E: What should we expect form you in the near future? Are you working on something new at the moment? A new range or collaboration?
B&F: The likely hood is that you'll see a whole load of new lucky dips using old cigarette and tea cards. We did a recent run on some beautifully battered old cards featuring roses from the 1920's which have been well received. We've recently bought a whole load ranging from a variety of different subject matter, from birds and wildlife, butterflies, flowers etc. I have ideas to use old monopoly money too so they'll be printed on soon enough. We're also in talks with the V&A to create another limited edition for their up and coming show about food, but it's early days, so we'll see. I'm hoping to incorporate some beautiful illustrated Mrs Beeton's cookery pages.
E: Which magazines can we find on your coffee table?
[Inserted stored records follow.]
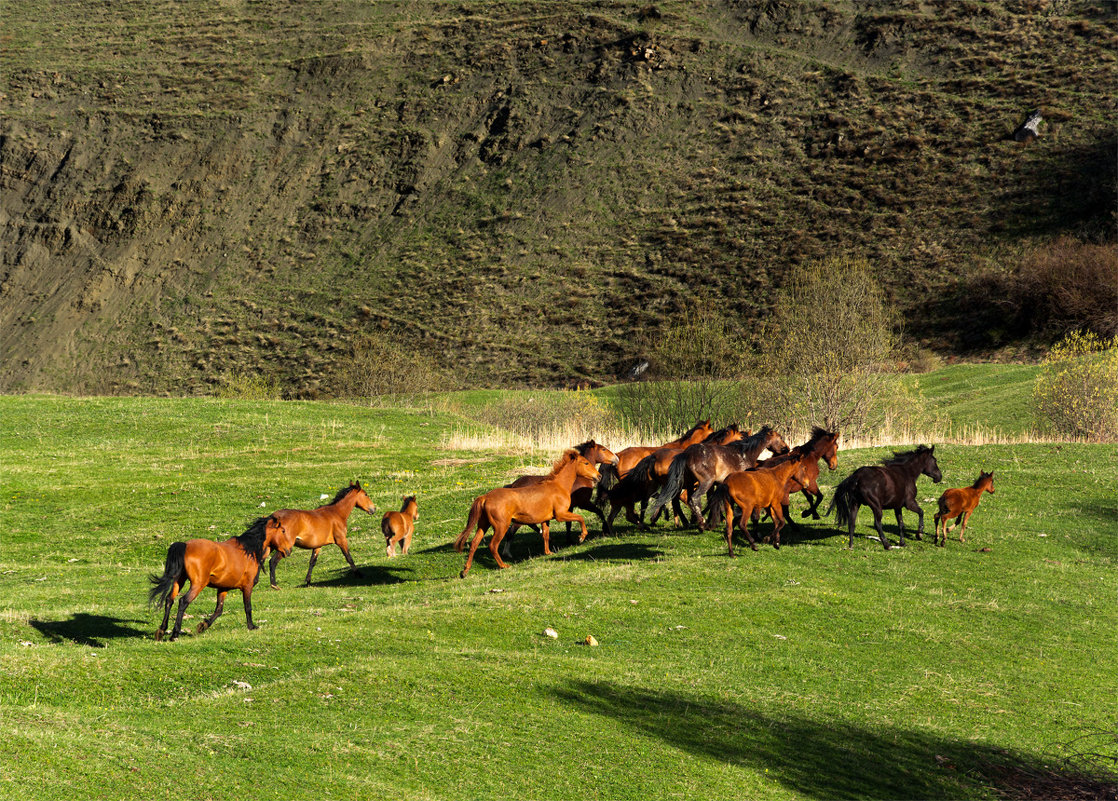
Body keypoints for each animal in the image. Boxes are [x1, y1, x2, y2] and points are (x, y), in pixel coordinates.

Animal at [147, 516, 288, 639]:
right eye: (283, 530)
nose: (287, 551)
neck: (249, 550)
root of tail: (185, 545)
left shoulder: (223, 588)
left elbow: (219, 610)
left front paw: (203, 626)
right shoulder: (247, 586)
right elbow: (248, 607)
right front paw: (252, 626)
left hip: (179, 580)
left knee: (169, 600)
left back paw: (161, 631)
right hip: (198, 584)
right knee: (183, 601)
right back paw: (175, 634)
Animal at [451, 449, 599, 577]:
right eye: (586, 462)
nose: (598, 476)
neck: (558, 486)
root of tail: (485, 497)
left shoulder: (546, 519)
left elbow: (545, 535)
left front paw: (548, 552)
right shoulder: (561, 515)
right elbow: (580, 518)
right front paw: (581, 537)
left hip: (483, 524)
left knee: (474, 543)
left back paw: (465, 571)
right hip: (501, 526)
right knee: (493, 545)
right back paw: (503, 565)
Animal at [643, 425, 791, 532]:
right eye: (780, 437)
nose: (787, 449)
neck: (743, 454)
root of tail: (686, 453)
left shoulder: (720, 484)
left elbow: (714, 501)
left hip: (690, 483)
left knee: (683, 499)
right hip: (705, 482)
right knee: (693, 498)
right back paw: (701, 524)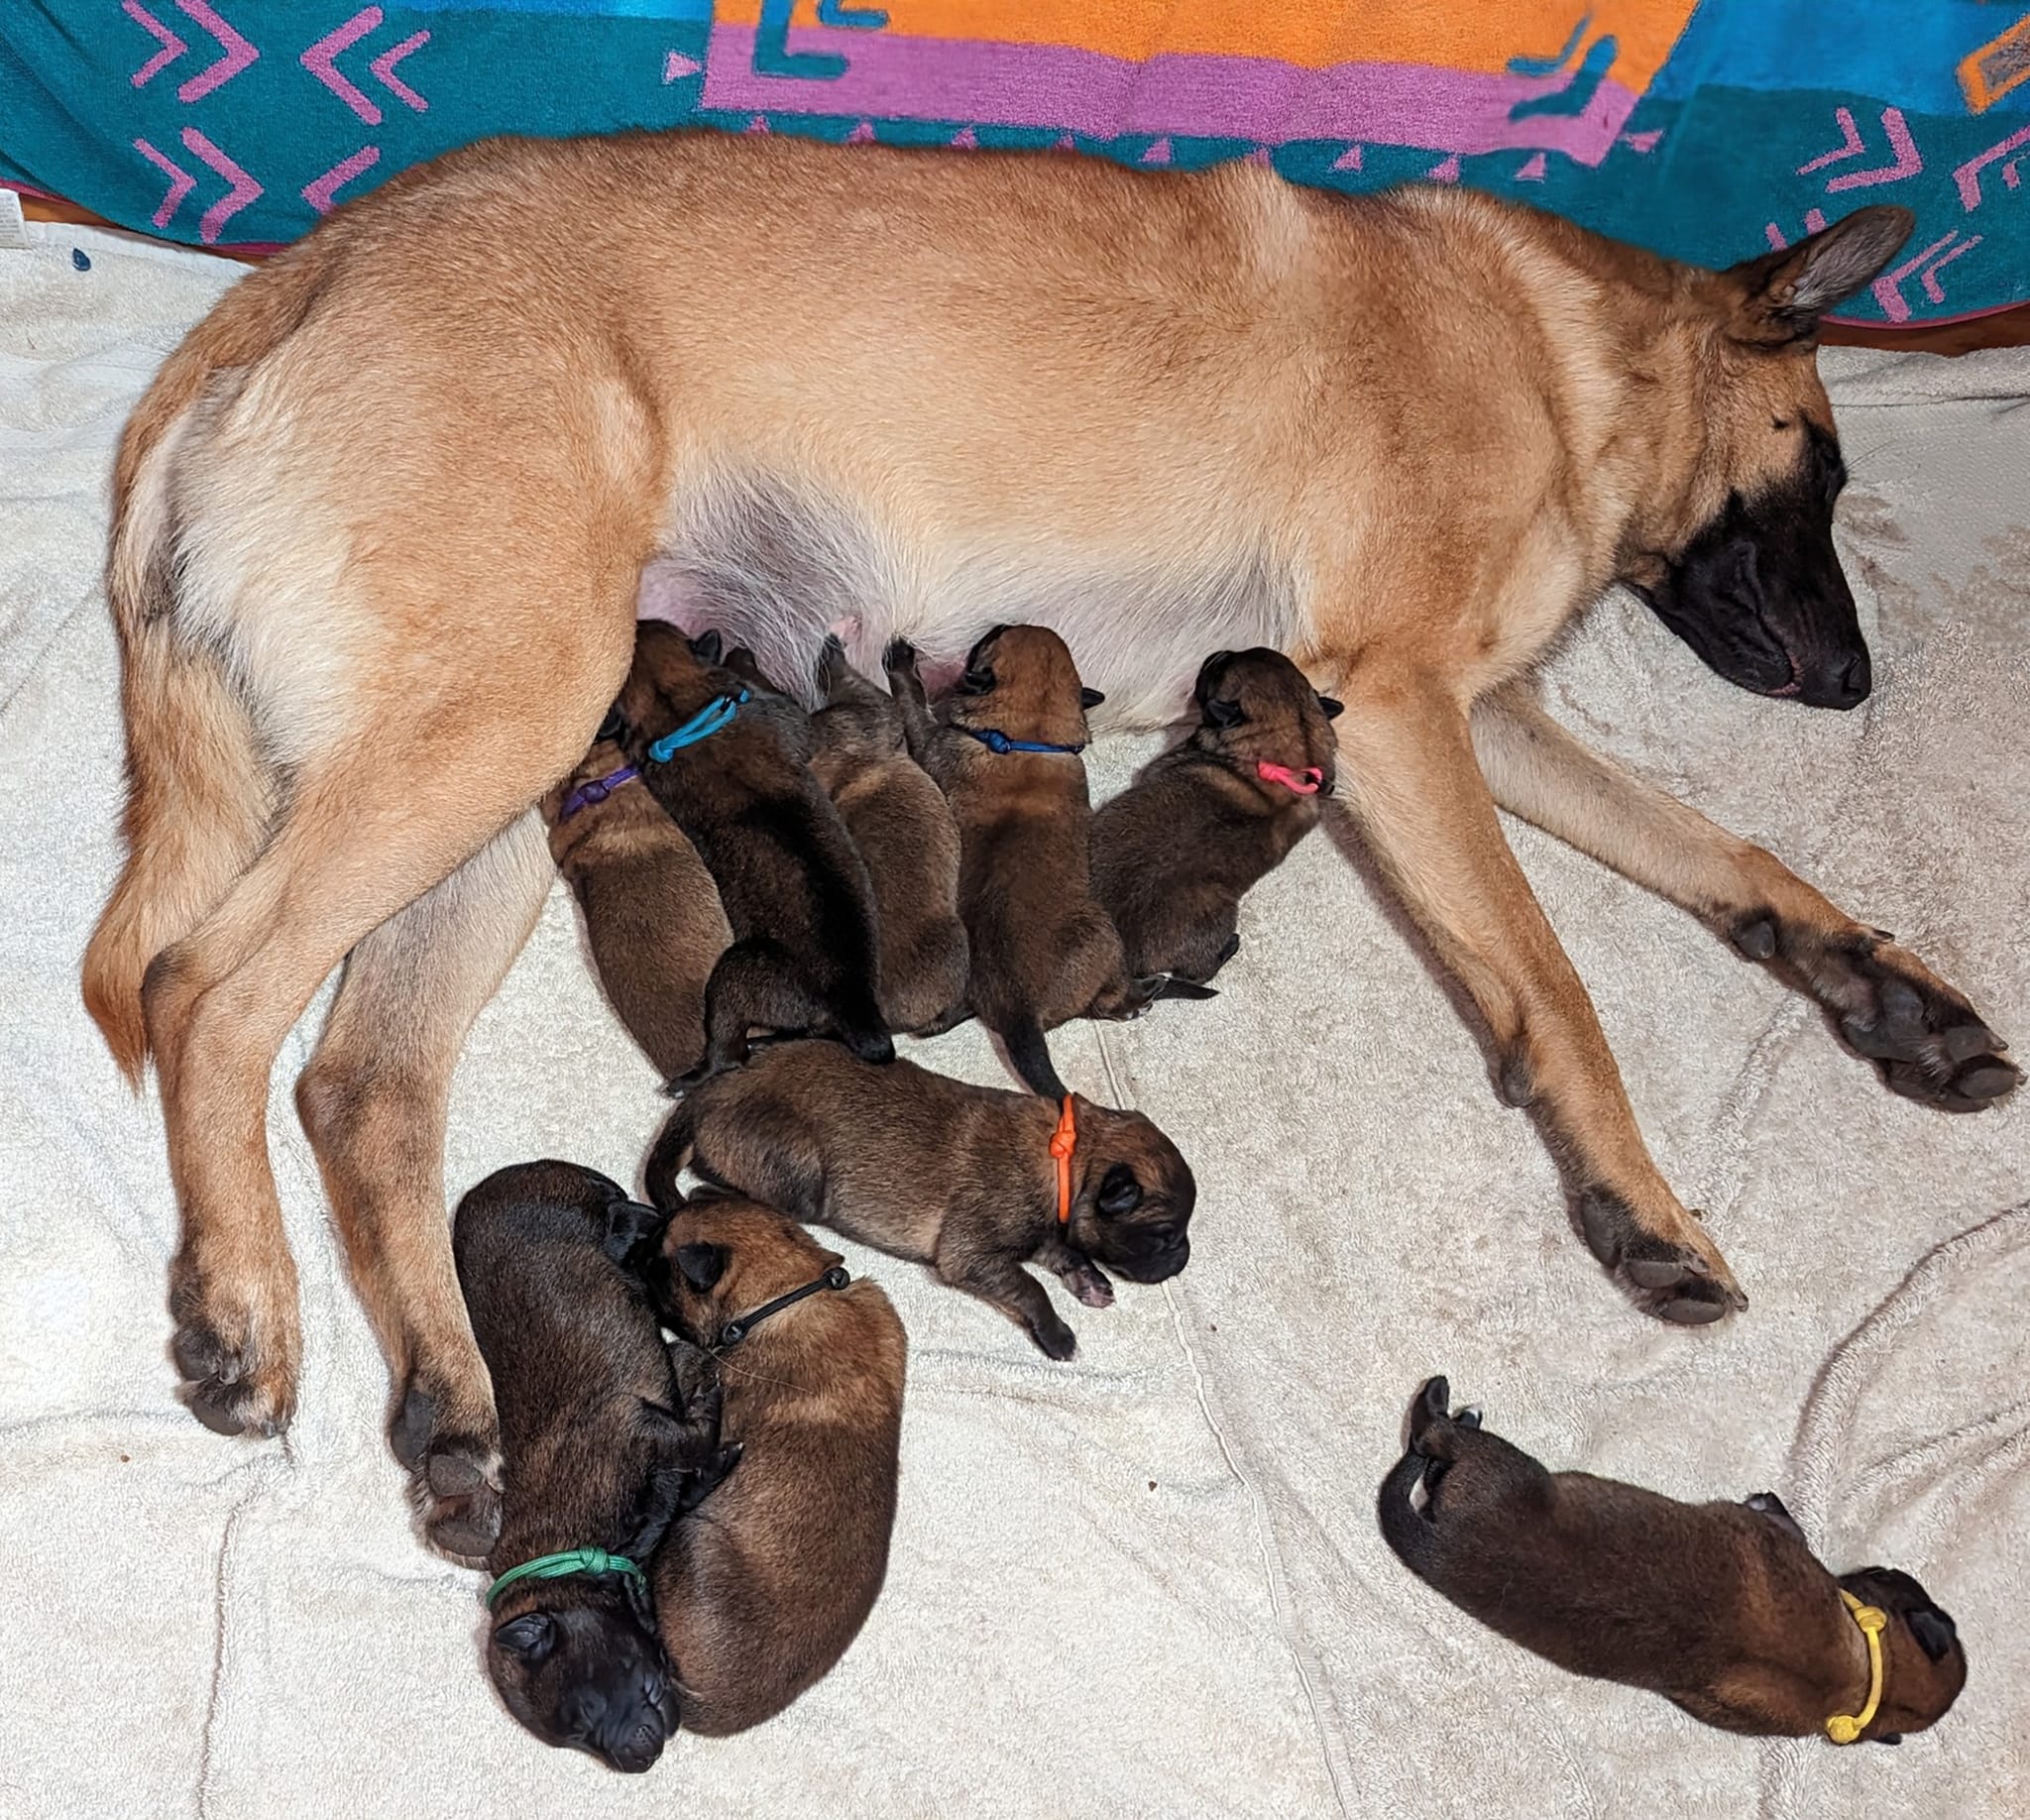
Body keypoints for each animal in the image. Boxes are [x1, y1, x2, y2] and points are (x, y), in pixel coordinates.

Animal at [452, 1159, 739, 1770]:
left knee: (640, 1218)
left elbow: (691, 1437)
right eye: (580, 1736)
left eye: (584, 1712)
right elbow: (684, 1480)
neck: (565, 1551)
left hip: (597, 1219)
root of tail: (521, 1171)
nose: (638, 1761)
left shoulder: (635, 1428)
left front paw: (711, 1408)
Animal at [612, 621, 893, 1083]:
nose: (638, 620)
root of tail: (848, 1000)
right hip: (736, 976)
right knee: (730, 1049)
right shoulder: (790, 720)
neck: (682, 708)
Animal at [644, 1039, 1193, 1359]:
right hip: (800, 1172)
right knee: (706, 1187)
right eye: (1166, 1234)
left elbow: (1062, 1253)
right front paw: (1057, 1334)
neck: (1068, 1156)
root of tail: (711, 1094)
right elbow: (1031, 1287)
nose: (1184, 1260)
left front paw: (1089, 1281)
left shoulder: (1033, 1235)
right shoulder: (972, 1254)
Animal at [1378, 1376, 1967, 1741]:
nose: (1890, 1569)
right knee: (1431, 1447)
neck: (1867, 1679)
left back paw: (1449, 1408)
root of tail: (1445, 1545)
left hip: (1505, 1467)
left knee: (1433, 1441)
B&F: Courier - A terrific showcase of small businesses / Pressing Matters - all about the art of print making / Undercover - A magazine by Umbrella - all about freelance graphic designers and creatives. All a brilliantly insightful and are worthy coffee table toppers.
E: Recommend us a book.
B&F: Our first little one is called Matilda, named after the infamous Matilda in Rhoald Dahl's classic, it was Lucy's favourite book when she was little, and I had never read it, so I read that to our Tilly when she was a baby, as she got older I read her all of his others books, which are just so magical and so well written, there is something for all ages in his works, so anything by Dahl is worth picking up. Our little boy Ted's favourite is 'POM POM gets the grumps' by Sophie Henn. Beautifully illustrated by her too. And another absolute cracker is 'UNDERCOVER' by Bastein Contraire. It's a stunning piece of work, the reader is challenged with spotting the odd one out on each page. All the illustrations are created in duo tone flouro green and pink with the overlaying colours making a third in the palette. It's a real visual wordless treat that sparks endless bedtime chats.